[[ INFORMATION PROVIDED open ]]
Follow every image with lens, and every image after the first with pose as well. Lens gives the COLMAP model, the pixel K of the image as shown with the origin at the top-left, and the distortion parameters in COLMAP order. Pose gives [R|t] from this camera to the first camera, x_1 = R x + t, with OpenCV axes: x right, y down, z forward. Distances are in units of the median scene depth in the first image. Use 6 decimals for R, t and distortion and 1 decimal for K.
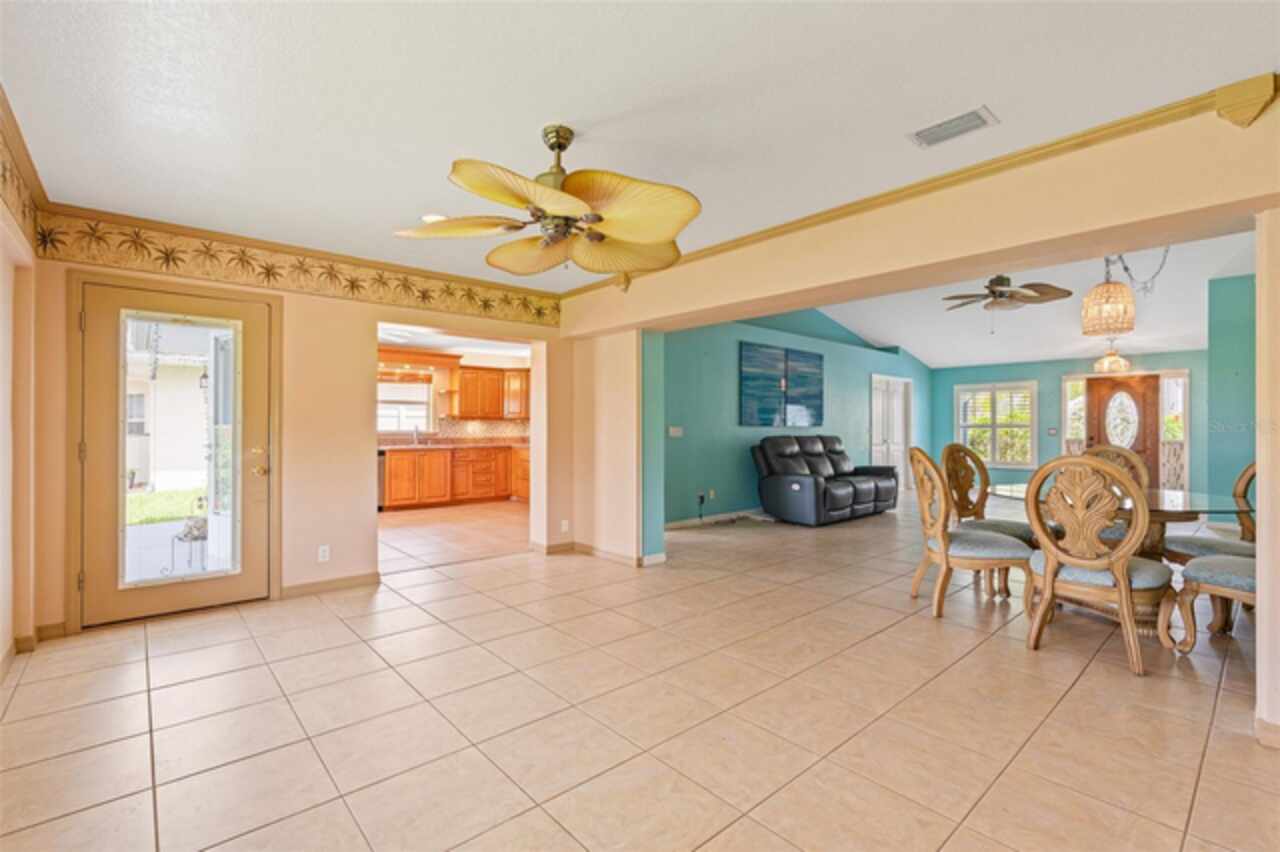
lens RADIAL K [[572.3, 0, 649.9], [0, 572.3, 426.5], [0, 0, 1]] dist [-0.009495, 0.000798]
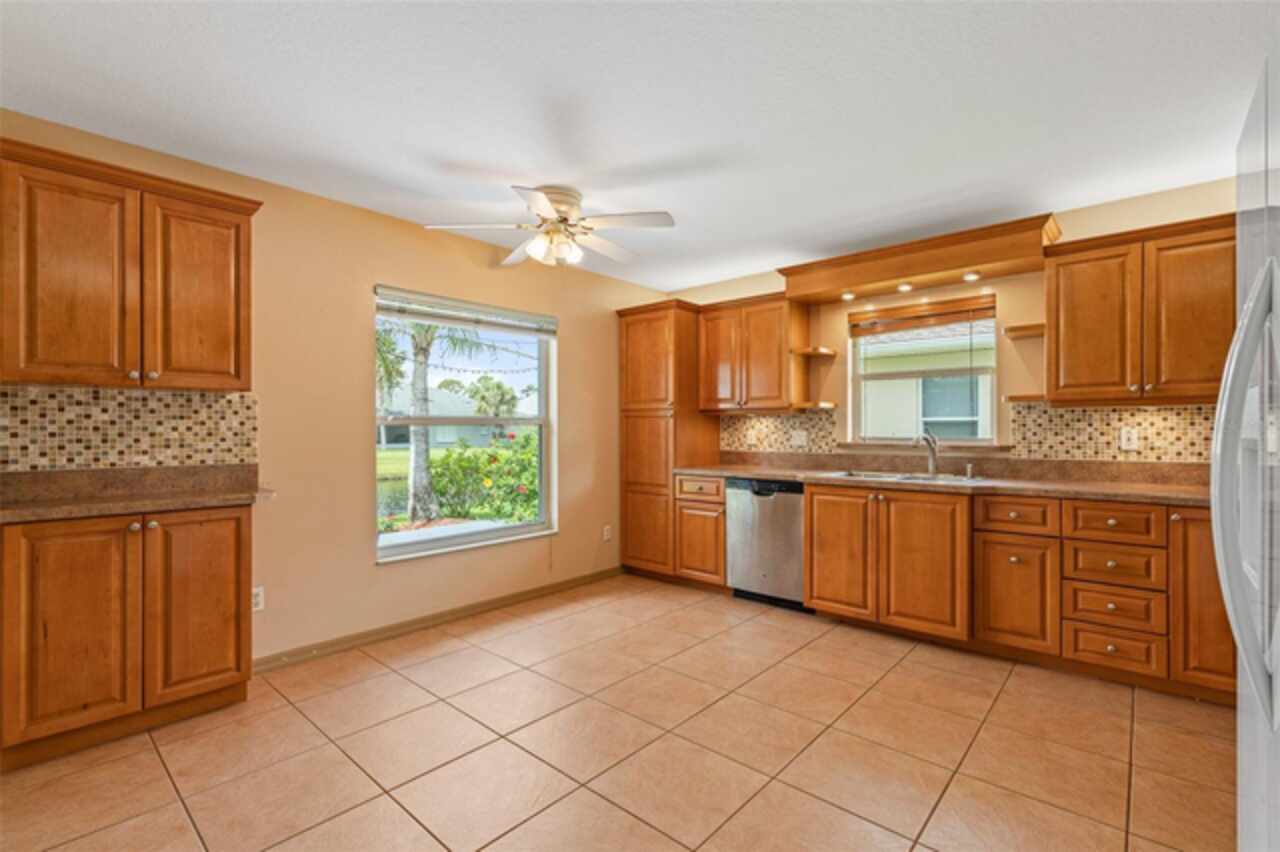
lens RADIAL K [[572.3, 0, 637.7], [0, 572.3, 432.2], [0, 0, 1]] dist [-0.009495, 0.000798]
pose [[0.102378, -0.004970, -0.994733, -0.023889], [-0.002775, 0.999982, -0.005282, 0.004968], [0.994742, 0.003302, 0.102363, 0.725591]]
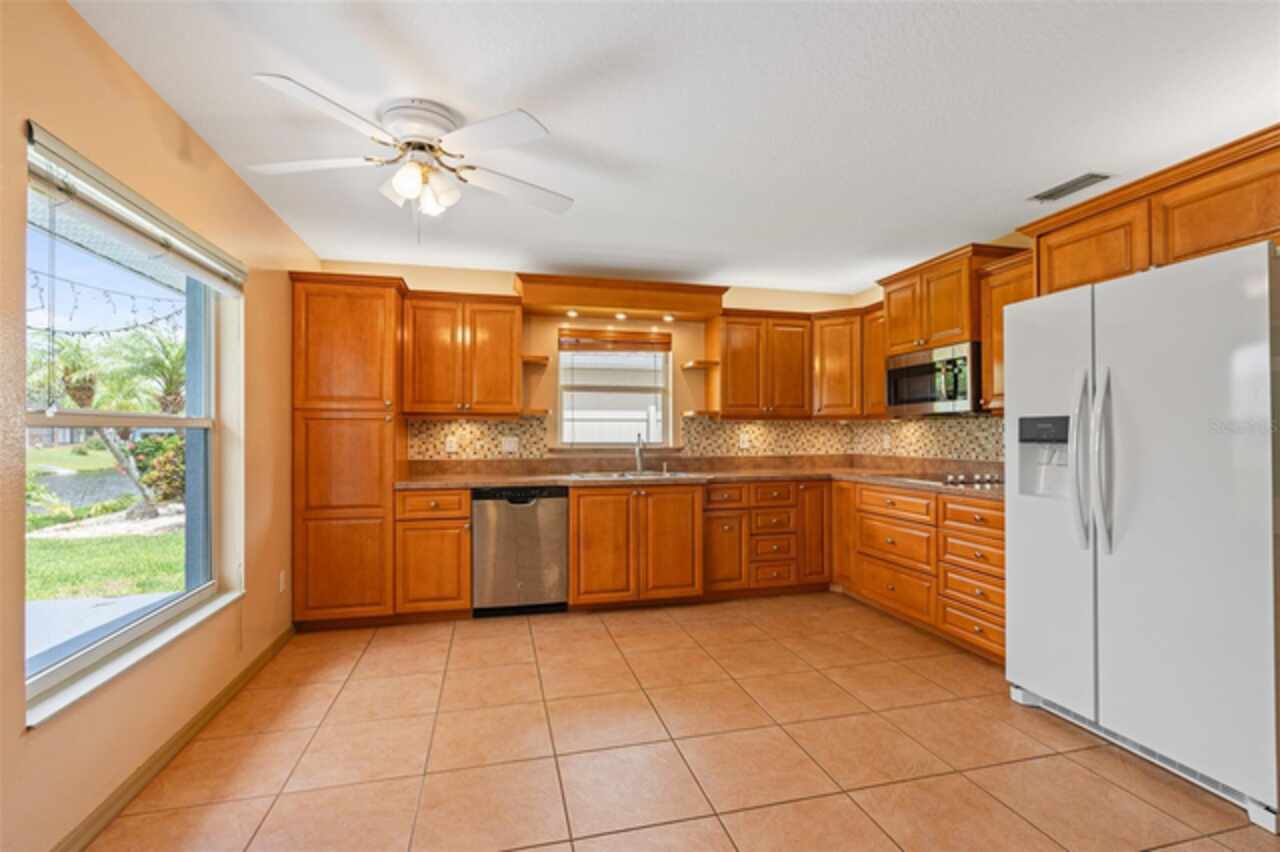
[[ INFORMATION PROVIDED closed ]]
> **BRIEF**: Reproduce the material exactly; omit the pictures.

> **YOUR RESPONSE**:
Follow every image with lens, and every image after the first with pose as well. Lens gives the COLMAP model, the pixel K of the image as shown with the origin at the top-left, and the distortion parameters in COLMAP order. Pose gives [R|t] from this camera to the first camera, x_1 = R x + t, with OpenCV axes: x right, y down, z forward. Distances are in units of the median scene depth in the first image. Use 6 decimals for R, t and distortion and 1 decimal for K.
lens RADIAL K [[572.3, 0, 649.9], [0, 572.3, 426.5], [0, 0, 1]] dist [-0.009495, 0.000798]
lens RADIAL K [[572.3, 0, 637.7], [0, 572.3, 432.2], [0, 0, 1]] dist [-0.009495, 0.000798]
pose [[0.102378, -0.004970, -0.994733, -0.023889], [-0.002775, 0.999982, -0.005282, 0.004968], [0.994742, 0.003302, 0.102363, 0.725591]]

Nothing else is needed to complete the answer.